[Text zum Lesen]
··········
Review

Die Story ist hier schon genügend kolportiert worden.

Cronenberg polarisiert sicherlich wieder seine Zuschauer. Das hat er auch während des Zuschauens mit mir gemacht. Obwohl ich großer Cronenberg Fan bin, dachte ich nach ca. der Hälfte des Films einen der schwächsten Filme von ihm vor mir zu haben - ich tendierte zu einer 4/10.

Selten hat aber das Schlußbild und die Gedanken an den Film danach (was nicht oft vorkommt) meinen anfangs getrübten Eindruck doch noch sukzessive verbessert. Es ist dennoch schwer verdauliche Filmkost und man denkt oft zwischendrin, daß der Regisseur sich hier übernommen hat und das Motto "strange-as-strange-can" überzogen wurde.
··········
[Informationen nutzen]
A: Entnimm der Filmkritik wörtlich den Abschnitt von „Die Story ist“ bis „zu einer 4/10.“.
B: Setze die Filmkritik zu dem Cronenberg-Film nach ihrem letzten Satz fort.
Die Einträge werden zur Bearbeitung nicht gebraucht.

[Ausgelesene Einträge]
··········
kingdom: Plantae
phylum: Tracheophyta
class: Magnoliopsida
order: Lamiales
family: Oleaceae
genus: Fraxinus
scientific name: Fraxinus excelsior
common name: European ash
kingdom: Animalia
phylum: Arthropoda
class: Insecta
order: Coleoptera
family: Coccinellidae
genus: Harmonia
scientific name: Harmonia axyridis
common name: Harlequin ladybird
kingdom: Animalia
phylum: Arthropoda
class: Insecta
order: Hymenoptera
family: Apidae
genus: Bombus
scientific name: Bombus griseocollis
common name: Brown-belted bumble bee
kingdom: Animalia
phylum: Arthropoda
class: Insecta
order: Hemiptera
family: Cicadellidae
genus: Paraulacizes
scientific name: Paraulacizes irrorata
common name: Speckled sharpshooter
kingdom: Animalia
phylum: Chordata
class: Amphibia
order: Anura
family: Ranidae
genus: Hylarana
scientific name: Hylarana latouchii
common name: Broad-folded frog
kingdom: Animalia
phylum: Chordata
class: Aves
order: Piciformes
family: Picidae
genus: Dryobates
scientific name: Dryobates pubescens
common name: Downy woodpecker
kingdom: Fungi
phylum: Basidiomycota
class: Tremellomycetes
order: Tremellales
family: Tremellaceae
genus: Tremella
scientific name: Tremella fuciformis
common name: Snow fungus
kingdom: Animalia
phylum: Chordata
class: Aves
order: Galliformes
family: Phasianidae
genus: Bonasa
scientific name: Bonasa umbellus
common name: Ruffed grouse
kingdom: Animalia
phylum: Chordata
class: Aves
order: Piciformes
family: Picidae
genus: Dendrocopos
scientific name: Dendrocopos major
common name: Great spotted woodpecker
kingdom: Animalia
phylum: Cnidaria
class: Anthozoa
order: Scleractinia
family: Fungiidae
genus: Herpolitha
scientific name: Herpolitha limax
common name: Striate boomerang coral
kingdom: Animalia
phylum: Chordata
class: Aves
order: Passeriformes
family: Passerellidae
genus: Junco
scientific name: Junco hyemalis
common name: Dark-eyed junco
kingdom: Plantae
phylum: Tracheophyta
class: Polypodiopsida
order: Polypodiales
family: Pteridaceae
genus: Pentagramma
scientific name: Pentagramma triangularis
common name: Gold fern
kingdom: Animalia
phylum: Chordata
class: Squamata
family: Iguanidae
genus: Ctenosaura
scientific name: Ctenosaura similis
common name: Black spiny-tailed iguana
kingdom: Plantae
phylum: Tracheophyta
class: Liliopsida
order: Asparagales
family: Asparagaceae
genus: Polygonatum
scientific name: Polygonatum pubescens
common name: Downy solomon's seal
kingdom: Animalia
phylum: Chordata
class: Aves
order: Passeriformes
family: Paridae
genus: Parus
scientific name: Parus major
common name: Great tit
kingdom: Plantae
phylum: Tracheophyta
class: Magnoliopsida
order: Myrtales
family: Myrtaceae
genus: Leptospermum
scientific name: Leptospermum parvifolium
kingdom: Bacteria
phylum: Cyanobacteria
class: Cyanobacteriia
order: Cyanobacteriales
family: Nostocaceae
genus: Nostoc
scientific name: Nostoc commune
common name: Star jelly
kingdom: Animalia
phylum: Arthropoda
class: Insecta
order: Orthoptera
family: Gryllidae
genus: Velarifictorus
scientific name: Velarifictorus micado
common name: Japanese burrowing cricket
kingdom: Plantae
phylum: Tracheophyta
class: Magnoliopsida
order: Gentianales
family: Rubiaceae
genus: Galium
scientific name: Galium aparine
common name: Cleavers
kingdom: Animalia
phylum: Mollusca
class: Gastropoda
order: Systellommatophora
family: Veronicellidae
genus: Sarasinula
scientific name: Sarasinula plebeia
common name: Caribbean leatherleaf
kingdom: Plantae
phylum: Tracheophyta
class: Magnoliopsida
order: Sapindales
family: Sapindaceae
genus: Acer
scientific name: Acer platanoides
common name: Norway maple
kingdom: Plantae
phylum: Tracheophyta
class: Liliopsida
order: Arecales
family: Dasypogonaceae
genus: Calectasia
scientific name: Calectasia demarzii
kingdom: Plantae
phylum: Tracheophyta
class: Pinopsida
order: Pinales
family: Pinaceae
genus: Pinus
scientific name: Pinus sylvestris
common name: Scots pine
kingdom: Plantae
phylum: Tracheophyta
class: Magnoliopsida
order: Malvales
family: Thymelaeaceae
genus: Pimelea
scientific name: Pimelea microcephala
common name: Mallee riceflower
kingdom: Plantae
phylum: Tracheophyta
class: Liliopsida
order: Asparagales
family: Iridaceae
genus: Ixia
··········
[Lösungen der Übung]
A:
Die Story ist hier schon genügend kolportiert worden.

Cronenberg polarisiert sicherlich wieder seine Zuschauer. Das hat er auch während des Zuschauens mit mir gemacht. Obwohl ich großer Cronenberg Fan bin, dachte ich nach ca. der Hälfte des Films einen der schwächsten Filme von ihm vor mir zu haben - ich tendierte zu einer 4/10.

B:
Die Schauspieler agieren angemessen unterkühlt und souverän zugleich. Und vor allem ohne Rücksicht auf Ettikette und Moral. Auch die Erotikszenen sind relativ offen und gewagt. Gorehounds werden den Film kategorische ablehnen. Ich zähle mich auch durchaus zu den überaus hartgesottenen Sehern.

Doch es gibt so einige Szenen die durchaus direkt oder indirekt Ekel auslösen - nicht brachial. Sondern langsam, fließend, aber damit um so NACHHALTIGER - wie das liebkosen der gegenseitigen Narben und das perfide Spiel von Unfallverletzungen, Behinderungen und die Lust den anderen zu lieben und gleichzeitig zu verletzen...

Wie gesagt, alles sehr ruhig und selbstverständlich vorgetragen, der Seher wird wirklich auf eine Geduldsprobe gestellt. Ich rate sie durchzuhalten, es wird ein Filmerlebnis der anderen Art sein.

Es ist nicht mein Lieblingsfilm von Cronenberg, dafür ist das Sujet zu speziell aber ich gebe gute 7/10 Punkte.